* Task directions:
Reproduce the data items from the first line through the line containing "May 19, 2026", inclusive, with every "Universal Trade" changed to "Unified Trade" and nothing else altered.

Data items

== Segment start ==

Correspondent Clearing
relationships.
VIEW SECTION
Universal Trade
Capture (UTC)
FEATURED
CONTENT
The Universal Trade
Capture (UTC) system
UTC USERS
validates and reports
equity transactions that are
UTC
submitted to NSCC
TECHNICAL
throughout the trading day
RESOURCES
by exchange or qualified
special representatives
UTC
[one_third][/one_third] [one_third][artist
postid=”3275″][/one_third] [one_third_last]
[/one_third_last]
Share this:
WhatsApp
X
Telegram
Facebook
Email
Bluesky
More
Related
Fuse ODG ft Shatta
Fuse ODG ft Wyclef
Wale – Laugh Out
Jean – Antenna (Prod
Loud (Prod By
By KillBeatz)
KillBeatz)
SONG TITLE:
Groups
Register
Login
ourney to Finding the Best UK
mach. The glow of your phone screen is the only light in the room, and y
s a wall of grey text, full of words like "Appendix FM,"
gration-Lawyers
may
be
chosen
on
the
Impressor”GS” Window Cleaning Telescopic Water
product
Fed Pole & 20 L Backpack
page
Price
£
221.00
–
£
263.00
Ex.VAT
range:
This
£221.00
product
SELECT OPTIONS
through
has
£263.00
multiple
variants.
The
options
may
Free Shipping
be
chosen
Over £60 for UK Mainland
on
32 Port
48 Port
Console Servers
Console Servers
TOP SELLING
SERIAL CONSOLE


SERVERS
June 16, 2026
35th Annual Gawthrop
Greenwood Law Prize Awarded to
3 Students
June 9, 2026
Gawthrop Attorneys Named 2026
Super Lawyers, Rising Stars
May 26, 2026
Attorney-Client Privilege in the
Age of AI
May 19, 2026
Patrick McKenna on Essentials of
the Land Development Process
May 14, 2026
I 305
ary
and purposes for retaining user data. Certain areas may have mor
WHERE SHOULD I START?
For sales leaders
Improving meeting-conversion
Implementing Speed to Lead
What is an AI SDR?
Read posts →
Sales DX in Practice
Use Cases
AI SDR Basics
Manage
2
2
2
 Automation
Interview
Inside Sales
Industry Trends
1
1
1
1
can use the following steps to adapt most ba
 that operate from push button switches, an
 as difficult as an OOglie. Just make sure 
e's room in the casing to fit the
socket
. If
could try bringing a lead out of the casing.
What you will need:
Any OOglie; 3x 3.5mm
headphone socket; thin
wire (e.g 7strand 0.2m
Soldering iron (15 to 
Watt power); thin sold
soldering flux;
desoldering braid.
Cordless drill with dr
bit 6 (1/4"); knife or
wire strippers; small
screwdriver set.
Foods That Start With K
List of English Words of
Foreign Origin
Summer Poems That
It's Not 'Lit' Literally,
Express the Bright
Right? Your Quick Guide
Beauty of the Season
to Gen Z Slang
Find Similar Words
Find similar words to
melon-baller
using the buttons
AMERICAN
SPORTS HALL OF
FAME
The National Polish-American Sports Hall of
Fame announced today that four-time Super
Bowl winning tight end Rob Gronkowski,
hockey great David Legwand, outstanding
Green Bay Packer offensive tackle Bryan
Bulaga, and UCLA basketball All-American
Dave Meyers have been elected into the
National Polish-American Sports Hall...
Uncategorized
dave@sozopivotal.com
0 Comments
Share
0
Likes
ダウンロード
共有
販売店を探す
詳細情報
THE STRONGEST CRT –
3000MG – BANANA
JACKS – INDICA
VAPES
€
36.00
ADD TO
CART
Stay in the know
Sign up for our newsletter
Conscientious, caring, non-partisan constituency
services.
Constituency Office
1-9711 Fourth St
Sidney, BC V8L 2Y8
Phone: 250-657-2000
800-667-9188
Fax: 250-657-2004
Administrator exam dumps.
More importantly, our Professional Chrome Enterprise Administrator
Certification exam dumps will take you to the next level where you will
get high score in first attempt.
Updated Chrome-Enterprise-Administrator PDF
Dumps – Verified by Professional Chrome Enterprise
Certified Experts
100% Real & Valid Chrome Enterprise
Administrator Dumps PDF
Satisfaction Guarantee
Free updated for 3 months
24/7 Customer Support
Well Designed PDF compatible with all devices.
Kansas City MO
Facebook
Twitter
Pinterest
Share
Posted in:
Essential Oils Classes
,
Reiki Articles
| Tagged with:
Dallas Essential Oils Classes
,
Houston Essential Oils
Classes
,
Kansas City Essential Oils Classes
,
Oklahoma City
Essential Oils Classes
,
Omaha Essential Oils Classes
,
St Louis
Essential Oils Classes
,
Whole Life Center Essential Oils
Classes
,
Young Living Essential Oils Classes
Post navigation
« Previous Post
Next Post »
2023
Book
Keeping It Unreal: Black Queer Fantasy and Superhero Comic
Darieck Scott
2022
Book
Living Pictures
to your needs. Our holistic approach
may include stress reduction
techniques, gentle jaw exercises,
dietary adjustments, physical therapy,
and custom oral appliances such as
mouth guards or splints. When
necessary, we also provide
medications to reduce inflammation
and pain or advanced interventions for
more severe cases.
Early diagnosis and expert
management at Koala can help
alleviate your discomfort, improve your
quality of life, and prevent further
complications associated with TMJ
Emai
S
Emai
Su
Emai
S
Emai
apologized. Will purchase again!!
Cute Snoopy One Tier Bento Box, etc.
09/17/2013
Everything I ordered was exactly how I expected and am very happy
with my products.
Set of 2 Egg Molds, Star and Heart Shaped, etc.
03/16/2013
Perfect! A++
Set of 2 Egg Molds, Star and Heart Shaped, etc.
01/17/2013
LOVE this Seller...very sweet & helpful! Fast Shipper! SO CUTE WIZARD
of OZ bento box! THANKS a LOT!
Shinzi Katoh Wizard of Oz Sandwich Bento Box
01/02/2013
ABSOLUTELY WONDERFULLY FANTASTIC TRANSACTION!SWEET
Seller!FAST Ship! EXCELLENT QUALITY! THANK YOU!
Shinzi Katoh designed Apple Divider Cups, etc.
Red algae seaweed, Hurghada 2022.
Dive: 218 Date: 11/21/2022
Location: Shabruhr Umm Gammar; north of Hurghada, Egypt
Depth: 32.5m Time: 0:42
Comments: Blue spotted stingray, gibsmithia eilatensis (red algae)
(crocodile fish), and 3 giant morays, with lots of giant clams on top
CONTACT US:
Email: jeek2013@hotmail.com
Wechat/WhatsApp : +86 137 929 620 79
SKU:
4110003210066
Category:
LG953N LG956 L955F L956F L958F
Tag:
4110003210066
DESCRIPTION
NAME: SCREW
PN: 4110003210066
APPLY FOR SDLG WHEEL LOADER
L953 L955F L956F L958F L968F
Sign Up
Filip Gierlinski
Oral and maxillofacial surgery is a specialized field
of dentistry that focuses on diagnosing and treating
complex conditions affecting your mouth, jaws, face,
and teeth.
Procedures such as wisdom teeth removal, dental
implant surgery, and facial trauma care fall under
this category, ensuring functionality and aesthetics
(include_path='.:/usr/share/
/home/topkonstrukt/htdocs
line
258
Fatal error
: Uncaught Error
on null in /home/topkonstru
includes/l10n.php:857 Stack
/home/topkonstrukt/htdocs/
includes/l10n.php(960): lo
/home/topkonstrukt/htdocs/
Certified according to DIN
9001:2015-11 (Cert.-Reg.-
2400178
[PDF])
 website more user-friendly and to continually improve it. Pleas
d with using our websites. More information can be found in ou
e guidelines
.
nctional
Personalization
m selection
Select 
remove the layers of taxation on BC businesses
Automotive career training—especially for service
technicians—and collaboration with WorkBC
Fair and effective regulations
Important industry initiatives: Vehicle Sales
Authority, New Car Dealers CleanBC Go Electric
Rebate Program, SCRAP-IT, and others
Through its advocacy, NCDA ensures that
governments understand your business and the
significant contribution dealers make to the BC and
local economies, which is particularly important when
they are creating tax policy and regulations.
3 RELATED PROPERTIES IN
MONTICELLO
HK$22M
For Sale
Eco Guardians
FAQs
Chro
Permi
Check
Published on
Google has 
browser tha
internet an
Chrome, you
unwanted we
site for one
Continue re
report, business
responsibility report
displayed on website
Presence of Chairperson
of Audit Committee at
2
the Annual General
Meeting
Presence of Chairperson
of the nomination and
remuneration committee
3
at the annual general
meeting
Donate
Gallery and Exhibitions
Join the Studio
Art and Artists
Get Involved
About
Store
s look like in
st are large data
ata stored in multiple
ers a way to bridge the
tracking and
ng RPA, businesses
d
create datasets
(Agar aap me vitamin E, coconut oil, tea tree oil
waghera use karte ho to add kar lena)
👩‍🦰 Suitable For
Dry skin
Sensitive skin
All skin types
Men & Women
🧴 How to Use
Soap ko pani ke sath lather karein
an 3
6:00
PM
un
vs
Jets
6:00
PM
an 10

== Segment end ==

* Written answer:
Correspondent Clearing
relationships.
VIEW SECTION
Unified Trade
Capture (UTC)
FEATURED
CONTENT
The Unified Trade
Capture (UTC) system
UTC USERS
validates and reports
equity transactions that are
UTC
submitted to NSCC
TECHNICAL
throughout the trading day
RESOURCES
by exchange or qualified
special representatives
UTC
[one_third][/one_third] [one_third][artist
postid=”3275″][/one_third] [one_third_last]
[/one_third_last]
Share this:
WhatsApp
X
Telegram
Facebook
Email
Bluesky
More
Related
Fuse ODG ft Shatta
Fuse ODG ft Wyclef
Wale – Laugh Out
Jean – Antenna (Prod
Loud (Prod By
By KillBeatz)
KillBeatz)
SONG TITLE:
Groups
Register
Login
ourney to Finding the Best UK
mach. The glow of your phone screen is the only light in the room, and y
s a wall of grey text, full of words like "Appendix FM,"
gration-Lawyers
may
be
chosen
on
the
Impressor”GS” Window Cleaning Telescopic Water
product
Fed Pole & 20 L Backpack
page
Price
£
221.00
–
£
263.00
Ex.VAT
range:
This
£221.00
product
SELECT OPTIONS
through
has
£263.00
multiple
variants.
The
options
may
Free Shipping
be
chosen
Over £60 for UK Mainland
on
32 Port
48 Port
Console Servers
Console Servers
TOP SELLING
SERIAL CONSOLE


SERVERS
June 16, 2026
35th Annual Gawthrop
Greenwood Law Prize Awarded to
3 Students
June 9, 2026
Gawthrop Attorneys Named 2026
Super Lawyers, Rising Stars
May 26, 2026
Attorney-Client Privilege in the
Age of AI
May 19, 2026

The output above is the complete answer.